Когда в централ пришёл Церетели, его тоже посадили в четырнадцатую камеру, но скоро он перешёл в третью камеру, где помещался один из эсеровских лидеров — Гоц.

В этой камере сидело много матросов и рабочих, которые никакой материальной помощи ниоткуда не получали кроме, грошей из общей коллективной кассы. Это была подлинная «голытьба»…

Церетели на своё имя получал много посылок и денег и заявлял, что всё это получается исключительно для него. Поэтому он всё получаемое использовал только для себя.

Гоц был компаньоном чайной фирмы «Высоцкий и Ко» и поэтому тоже получал много всякой снеди и денег.

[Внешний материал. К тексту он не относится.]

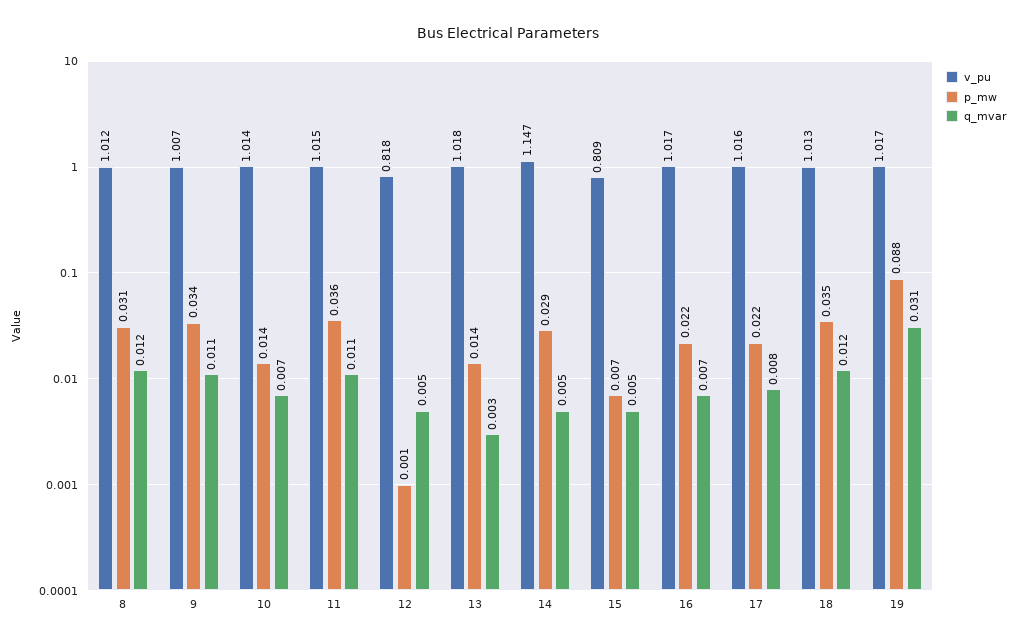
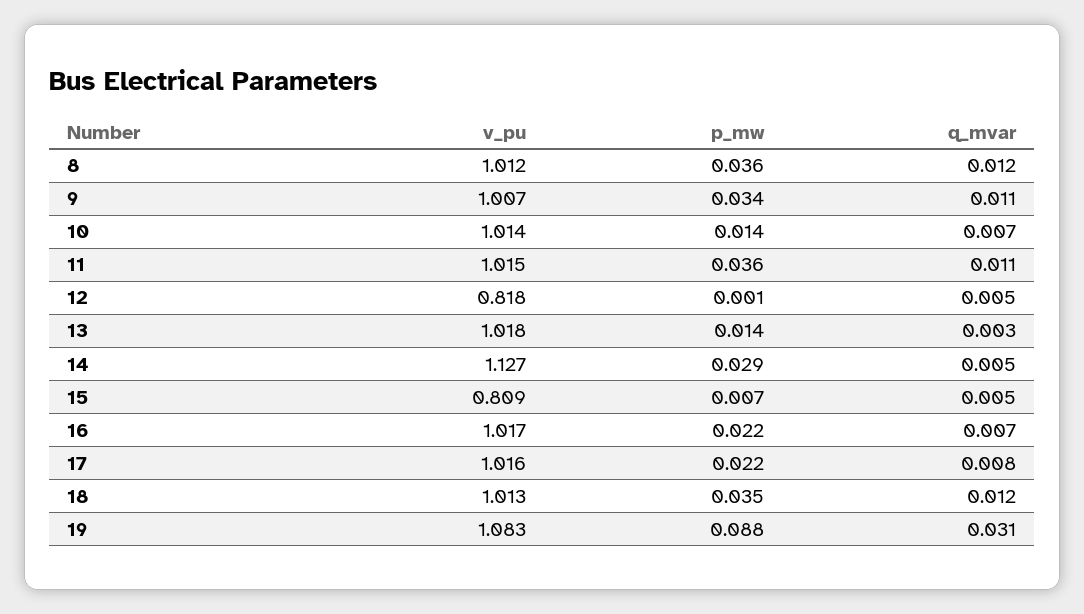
p_mw, 8: 0.031 -> 0.036
v_pu, 14: 1.147 -> 1.127
v_pu, 19: 1.017 -> 1.083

Так, они имели бочонками сливочное масло; ящиками получали сыр, копчёную колбасу, консервы, сахар и т. д. Всё это они пожирали сами и частью снабжали своих личных друзей.

«Голытьба», видя, как «вожди русской революции» обжираются, возмущалась. Четырнадцатая камера потребовала, чтобы Гоц и Церетели распределяли получаемые продукты между всеми членами третьей камеры или убрались со своей снедью в одиночки — там наедине и обжирайтесь, а не дразните голодных людей. Однако они не согласились распределять продукты среди всех членов камеры:

— Мы больные, и нам требуется усиленное питание, — заявили они, и предпочли оба уйти в одиночки, где и просидели до окончания своих сроков, безраздельно пользуясь получаемыми благами.

Третьим из активных меньшевиков четырнадцатой камеры был Пестун Хаим; интеллигент, причислявший себя к «интернационалистам», возле него группировалось ещё несколько человек, также называвших себя «интернационалистами». В дискуссиях эта группа играла самую жалкую роль, болтаясь с одной теоретической позиции на другую. Самой крупной и теоретически сильной была группа эсеров. Она была представлена Лагуновым, инженером, стрелявшим в начальника аккатуйской каторги Высоцкого; Окуневым, инженером, военным, судившимся за военную организацию во Владивостоке; студентами Пославским, Потехиным и Файнбергом: вокруг них группировалась солидная группа рядовых.